La preparación y formación de la mujer para la vida social
y política.
Claro es que el oficio de la mujer, así comprendido, no se improvisa. El
instinto materno es en ella un instinto humano, no determinado por la
naturaleza hasta en los últimos detalles de sus aplicaciones. Está dirigido
por una voluntad libre, y ésta se halla guiada a su vez por el entendimiento.
De aquí su valor moral y su dignidad,
pero también su imperfección, que tiene necesidad de ser compensada y
rescatada con la educación.
La educación
femenina de la
joven, y no pocas veces también la de la mujer adulta, es, por lo tanto, una condición necesaria de su preparación y de su
formación para una vida digna de ella. Evidentemente el ideal sería que
esta educación pudiera comenzar ya en la infancia, en la intimidad de un hogar
cristiano, bajo el influjo de la madre. Por desgracia no siempre sucede así, ni
siempre es posible.
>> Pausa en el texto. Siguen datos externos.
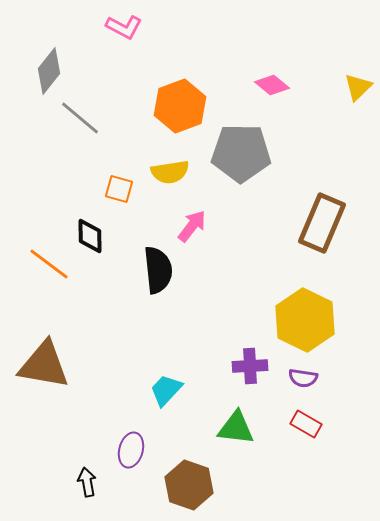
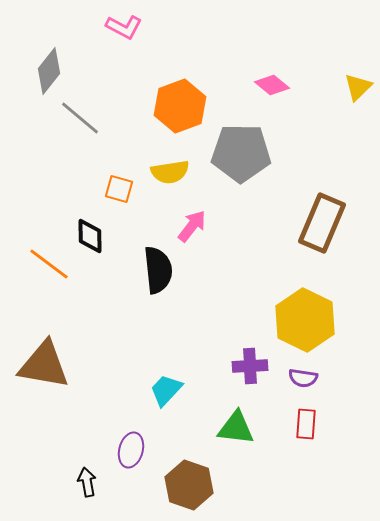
red rectangle: rotated 64 degrees clockwise
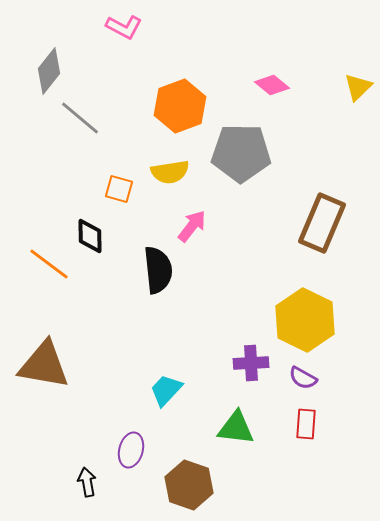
purple cross: moved 1 px right, 3 px up
purple semicircle: rotated 20 degrees clockwise
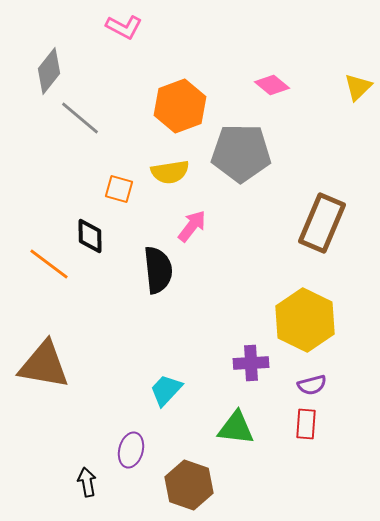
purple semicircle: moved 9 px right, 7 px down; rotated 44 degrees counterclockwise
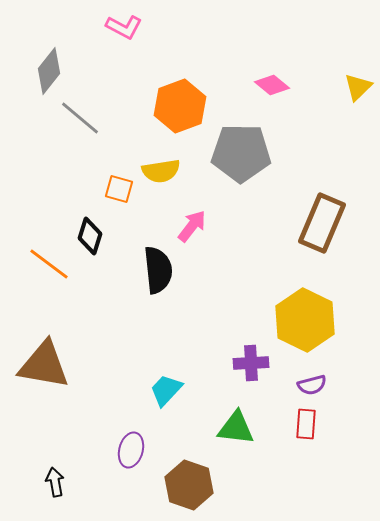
yellow semicircle: moved 9 px left, 1 px up
black diamond: rotated 18 degrees clockwise
black arrow: moved 32 px left
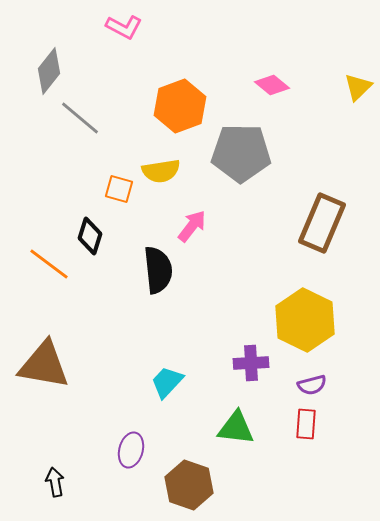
cyan trapezoid: moved 1 px right, 8 px up
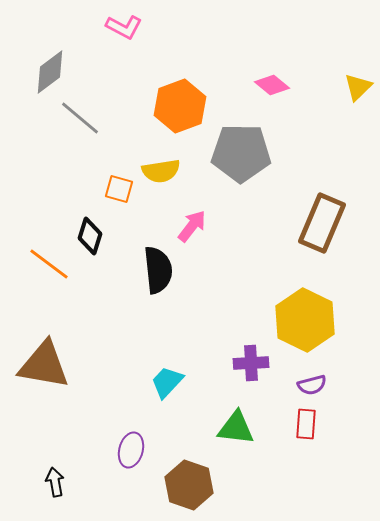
gray diamond: moved 1 px right, 1 px down; rotated 15 degrees clockwise
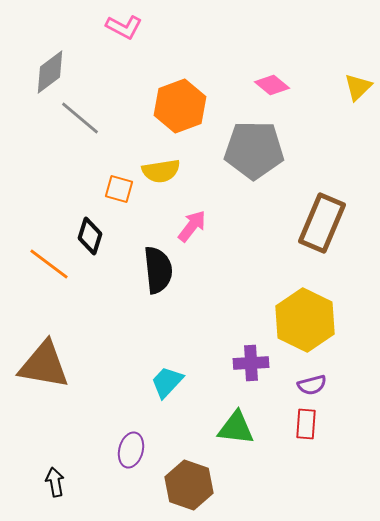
gray pentagon: moved 13 px right, 3 px up
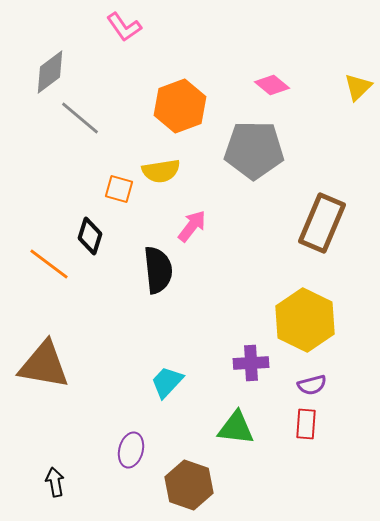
pink L-shape: rotated 27 degrees clockwise
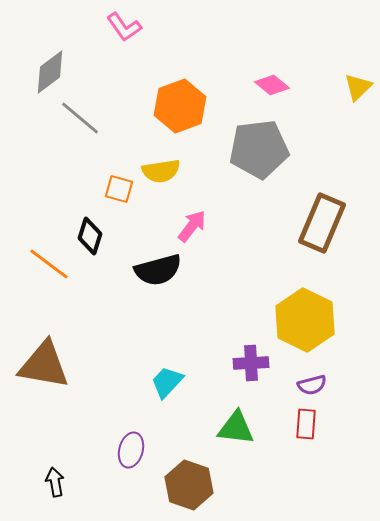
gray pentagon: moved 5 px right, 1 px up; rotated 8 degrees counterclockwise
black semicircle: rotated 81 degrees clockwise
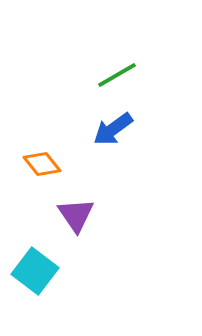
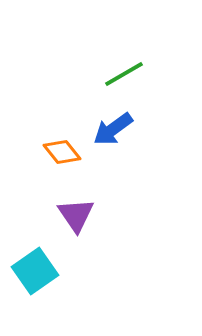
green line: moved 7 px right, 1 px up
orange diamond: moved 20 px right, 12 px up
cyan square: rotated 18 degrees clockwise
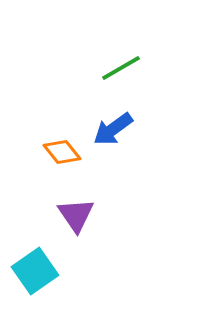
green line: moved 3 px left, 6 px up
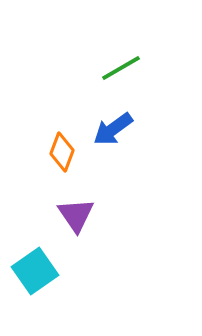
orange diamond: rotated 60 degrees clockwise
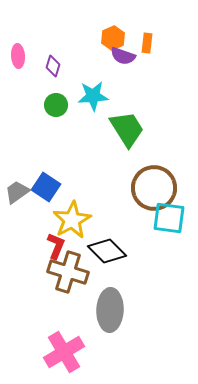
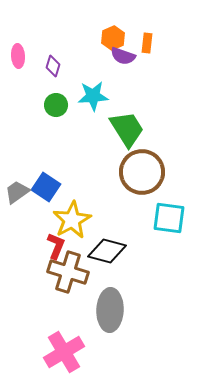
brown circle: moved 12 px left, 16 px up
black diamond: rotated 30 degrees counterclockwise
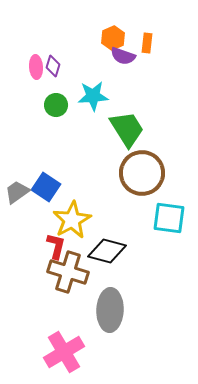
pink ellipse: moved 18 px right, 11 px down
brown circle: moved 1 px down
red L-shape: rotated 8 degrees counterclockwise
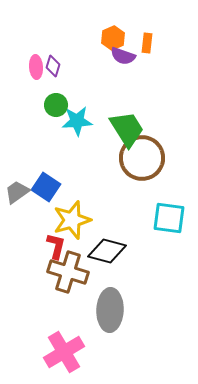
cyan star: moved 16 px left, 25 px down
brown circle: moved 15 px up
yellow star: rotated 12 degrees clockwise
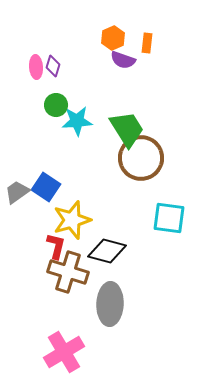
purple semicircle: moved 4 px down
brown circle: moved 1 px left
gray ellipse: moved 6 px up
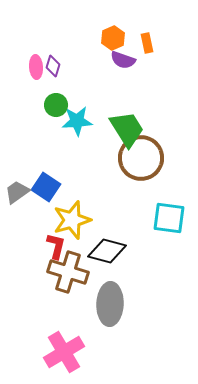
orange rectangle: rotated 18 degrees counterclockwise
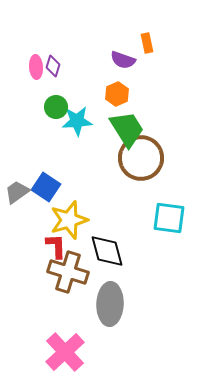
orange hexagon: moved 4 px right, 56 px down
green circle: moved 2 px down
yellow star: moved 3 px left
red L-shape: rotated 16 degrees counterclockwise
black diamond: rotated 60 degrees clockwise
pink cross: moved 1 px right; rotated 12 degrees counterclockwise
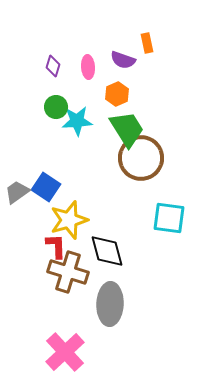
pink ellipse: moved 52 px right
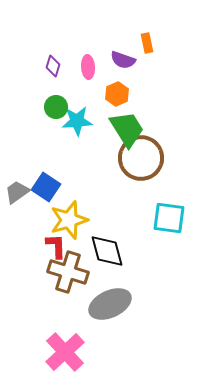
gray ellipse: rotated 63 degrees clockwise
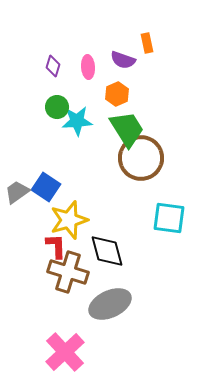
green circle: moved 1 px right
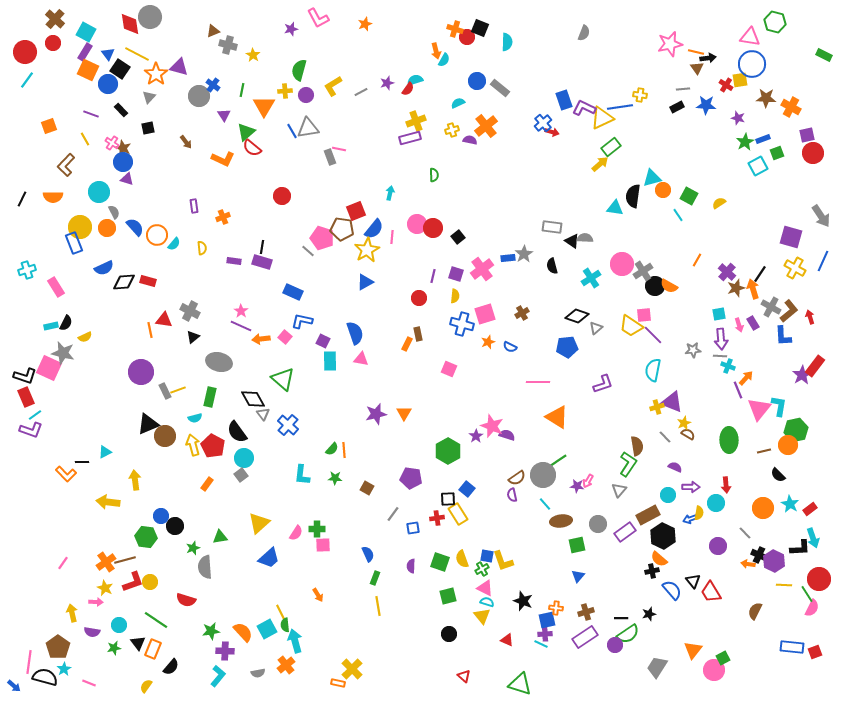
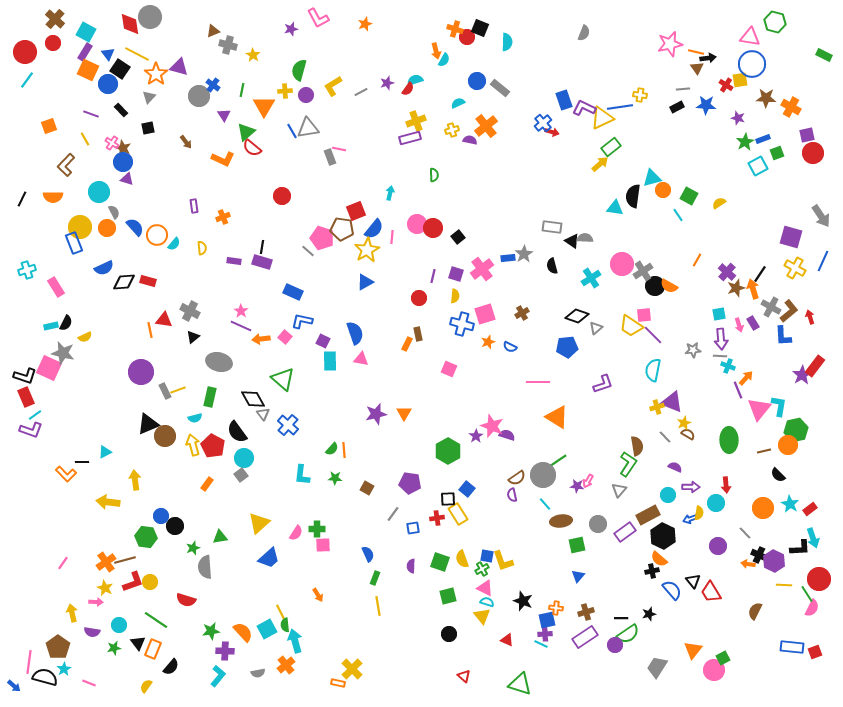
purple pentagon at (411, 478): moved 1 px left, 5 px down
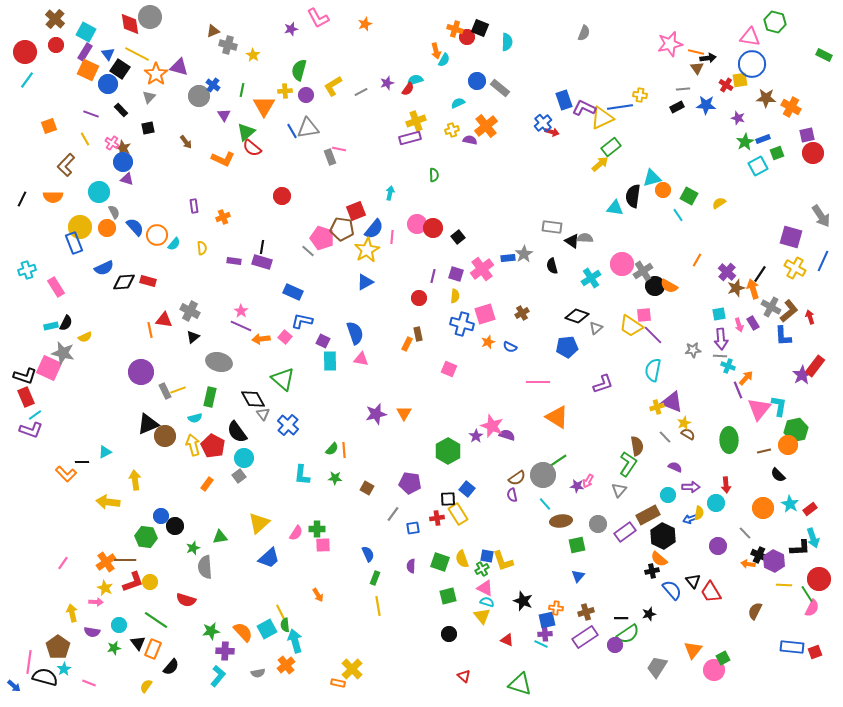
red circle at (53, 43): moved 3 px right, 2 px down
gray square at (241, 475): moved 2 px left, 1 px down
brown line at (125, 560): rotated 15 degrees clockwise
Sin embargo, puede al menos suplirse en parte esta
deficiencia, procurando a la joven, que por necesidad tiene que trabajar fuera
de su casa, una de aquellas ocupaciones que en cierto modo son el aprendizaje y
el entrenamiento para la vida a que se halla destinada. A ello se encaminan
también aquellas escuelas de economía doméstica, que aspiran a hacer de la niña
y de la joven de hoy la mujer y la madre del mañana.
La familia será verdaderamente la célula
vital de los hombres, que procuran honestamente su felicidad terrenal y
eterna. Todo esto lo comprende perfectamente la mujer verdaderamente tal.
Pío XII, extractos de “Questa grande”, del 21 octubre de 1945. Alocución a las
Delegadas de las Asociaciones Femeninas Católicas de Italia.